Department of Psychiatry, Jacobs School of Medicine and Biomedical Sciences, University at Buffalo, Buffalo, New York, USA,
Departments of Psychiatry and Medicine, University of Colorado School of Medicine, Denver, Colorado, USA,
Psychother Psychosom. 2021;90(3):160-177. doi: 10.1159/000511348. Epub 2020 Nov 9.

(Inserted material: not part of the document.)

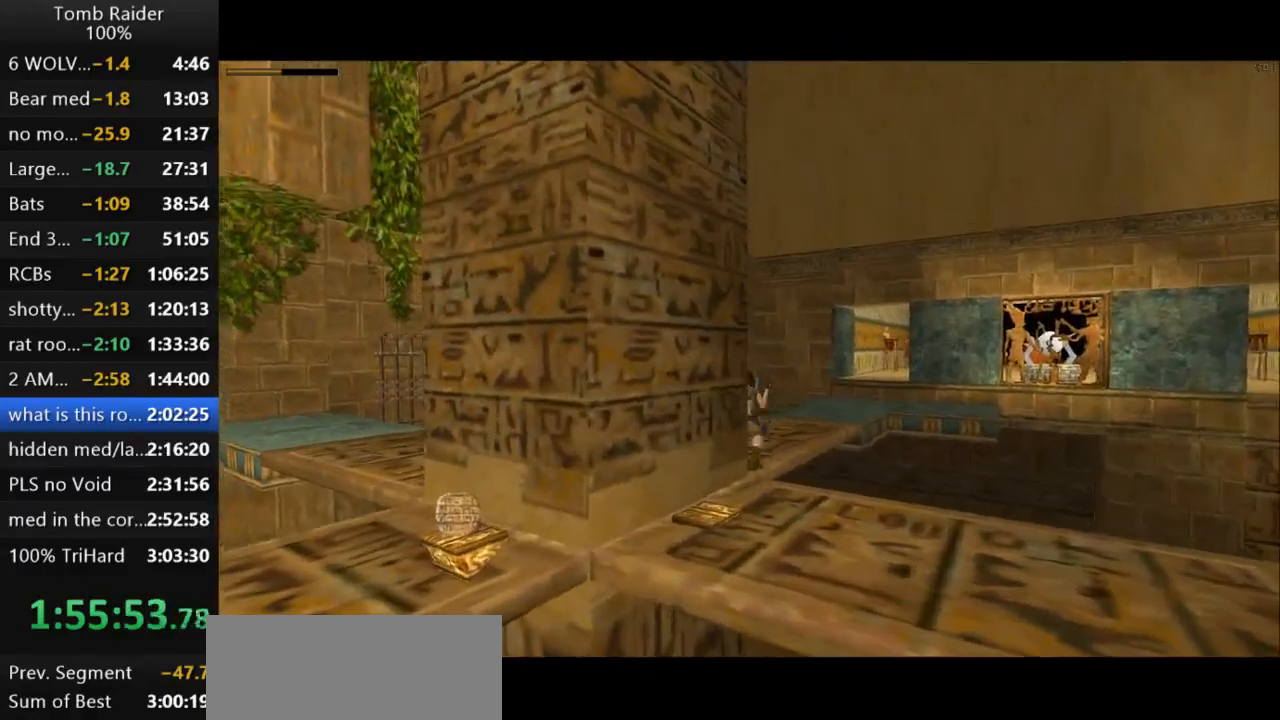
{"keys": ["guns", "left"], "events": [[467, "guns", "down"]]}
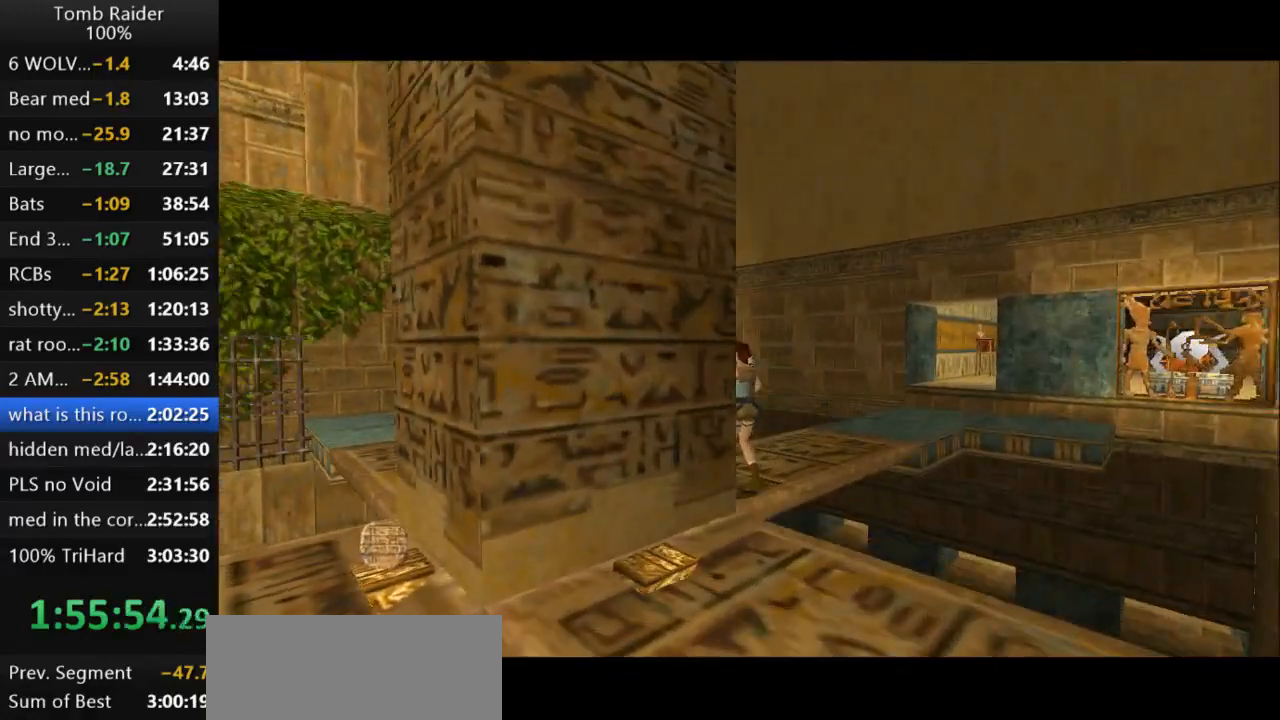
{"keys": ["left"], "events": [[100, "guns", "up"], [100, "left", "up"], [100, "up", "down"], [200, "left", "down"], [233, "up", "up"]]}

Psychotic depression was initially considered to be at one end of a continuum of severity of major depression. Subsequent experience demonstrated that psychosis is an independent trait that may accompany mood disorders of varying severity. While much has been learned about the impact of severe mood congruent delusions and hallucinations on the course and treatment response of depression, less is known about fleeting or mild psychosis, mood incongruent features, or psychotic symptoms that reflect traumatic experiences. Acute treatment of psychotic unipolar depression generally involves the combination of an antidepressant and an antipsychotic drug or electroconvulsive therapy. There is inadequate information about maintenance treatment of unipolar psychotic depression and acute and chronic treatment of psychotic bipolar disorder. Decision-making therefore still must rely in part on clinical experience.
精神病性抑郁症最初被认为是重度抑郁症严重程度连续谱的一端。随后的经验表明,精神病是一种可能伴随不同严重程度的心境障碍的独立特征。虽然人们已经了解到严重的与心境一致的妄想和幻觉对抑郁症的病程和治疗反应的影响,但对于短暂或轻度的精神病、心境不一致的特征或反映创伤经历的精神病症状了解较少。精神病性单相抑郁症的急性治疗通常包括抗抑郁药和抗精神病药物的联合治疗或电惊厥疗法。关于单相精神病性抑郁症的维持治疗以及精神病性双相障碍的急性和慢性治疗的信息不足。因此,决策仍然部分依赖于临床经验。